→ DATA PROVIDED
^^^^^^^^^^^^^^^^

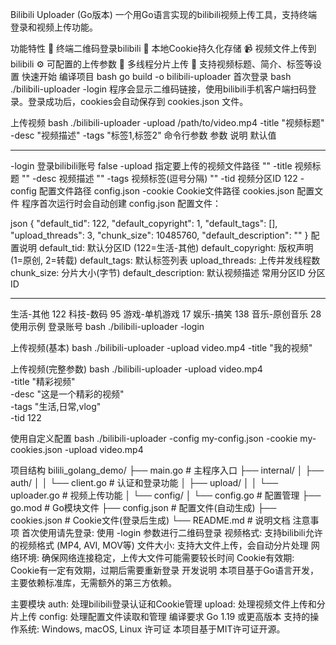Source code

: Bilibili Uploader (Go版本)
一个用Go语言实现的bilibili视频上传工具，支持终端登录和视频上传功能。

功能特性
🔐 终端二维码登录bilibili
💾 本地Cookie持久化存储
📹 视频文件上传到bilibili
⚙️ 可配置的上传参数
🚀 多线程分片上传
📝 支持视频标题、简介、标签等设置
快速开始
编译项目
bash
go build -o bilibili-uploader
首次登录
bash
./bilibili-uploader -login
程序会显示二维码链接，使用bilibili手机客户端扫码登录。登录成功后，cookies会自动保存到 cookies.json 文件。

上传视频
bash
./bilibili-uploader -upload /path/to/video.mp4 -title "视频标题" -desc "视频描述" -tags "标签1,标签2"
命令行参数
参数	说明	默认值
------	------	--------
-login	登录bilibili账号	false
-upload	指定要上传的视频文件路径	""
-title	视频标题	""
-desc	视频描述	""
-tags	视频标签(逗号分隔)	""
-tid	视频分区ID	122
-config	配置文件路径	config.json
-cookie	Cookie文件路径	cookies.json
配置文件
程序首次运行时会自动创建 config.json 配置文件：

json
{
  "default_tid": 122,
  "default_copyright": 1,
  "default_tags": [],
  "upload_threads": 3,
  "chunk_size": 10485760,
  "default_description": ""
}
配置说明
default_tid: 默认分区ID (122=生活-其他)
default_copyright: 版权声明 (1=原创, 2=转载)
default_tags: 默认标签列表
upload_threads: 上传并发线程数
chunk_size: 分片大小(字节)
default_description: 默认视频描述
常用分区ID
分区	ID
------	-----
生活-其他	122
科技-数码	95
游戏-单机游戏	17
娱乐-搞笑	138
音乐-原创音乐	28
使用示例
登录账号
bash
   ./bilibili-uploader -login
   
上传视频(基本)
bash
   ./bilibili-uploader -upload video.mp4 -title "我的视频"
   
上传视频(完整参数)
bash
   ./bilibili-uploader -upload video.mp4 \
     -title "精彩视频" \
     -desc "这是一个精彩的视频" \
     -tags "生活,日常,vlog" \
     -tid 122
   
使用自定义配置
bash
   ./bilibili-uploader -config my-config.json -cookie my-cookies.json -upload video.mp4
   
项目结构
bilili_golang_demo/
├── main.go                    # 主程序入口
├── internal/
│   ├── auth/
│   │   └── client.go         # 认证和登录功能
│   ├── upload/
│   │   └── uploader.go       # 视频上传功能
│   └── config/
│       └── config.go         # 配置管理
├── go.mod                    # Go模块文件
├── config.json               # 配置文件(自动生成)
├── cookies.json              # Cookie文件(登录后生成)
└── README.md                 # 说明文档
注意事项
首次使用请先登录: 使用 -login 参数进行二维码登录
视频格式: 支持bilibili允许的视频格式 (MP4, AVI, MOV等)
文件大小: 支持大文件上传，会自动分片处理
网络环境: 确保网络连接稳定，上传大文件可能需要较长时间
Cookie有效期: Cookie有一定有效期，过期后需要重新登录
开发说明
本项目基于Go语言开发，主要依赖标准库，无需额外的第三方依赖。

主要模块
auth: 处理bilibili登录认证和Cookie管理
upload: 处理视频文件上传和分片上传
config: 处理配置文件读取和管理
编译要求
Go 1.19 或更高版本
支持的操作系统: Windows, macOS, Linux
许可证
本项目基于MIT许可证开源。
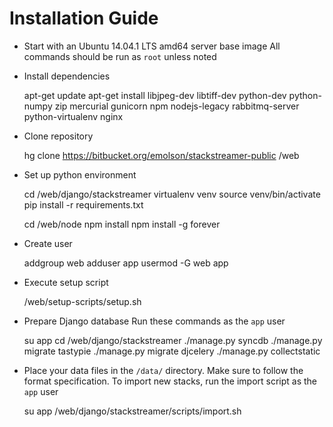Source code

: Installation Guide
==================

* Start with an Ubuntu 14.04.1 LTS amd64 server base image
All commands should be run as `root` unless noted

* Install dependencies

	apt-get update
	apt-get install libjpeg-dev libtiff-dev python-dev python-numpy zip mercurial gunicorn npm nodejs-legacy rabbitmq-server python-virtualenv nginx

* Clone repository

	 hg clone https://bitbucket.org/emolson/stackstreamer-public /web

* Set up python environment

	cd /web/django/stackstreamer 
	virtualenv venv
	source venv/bin/activate
	pip install -r requirements.txt

	cd /web/node
	npm install
	npm install -g forever

* Create user 

	addgroup web
	adduser app
	usermod -G web app

* Execute setup script

	/web/setup-scripts/setup.sh

* Prepare Django database
Run these commands as the `app` user

	su app
	cd /web/django/stackstreamer
	./manage.py syncdb
	./manage.py migrate tastypie
	./manage.py migrate djcelery
	./manage.py collectstatic

* Place your data files in the `/data/` directory. Make sure to follow the format specification. To import new stacks, run the import script as the `app` user

	su app
	/web/django/stackstreamer/scripts/import.sh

^^^^^^^^^^^^^^^^

→ WORK REQUIRED
List every line in the records that contains the string "title". Only matches with the same uppercase and lowercase letters count.

→ OUTPUT OF THE TASK
./bilibili-uploader -upload /path/to/video.mp4 -title "视频标题" -desc "视频描述" -tags "标签1,标签2"
-title	视频标题	""
   ./bilibili-uploader -upload video.mp4 -title "我的视频"
     -title "精彩视频" \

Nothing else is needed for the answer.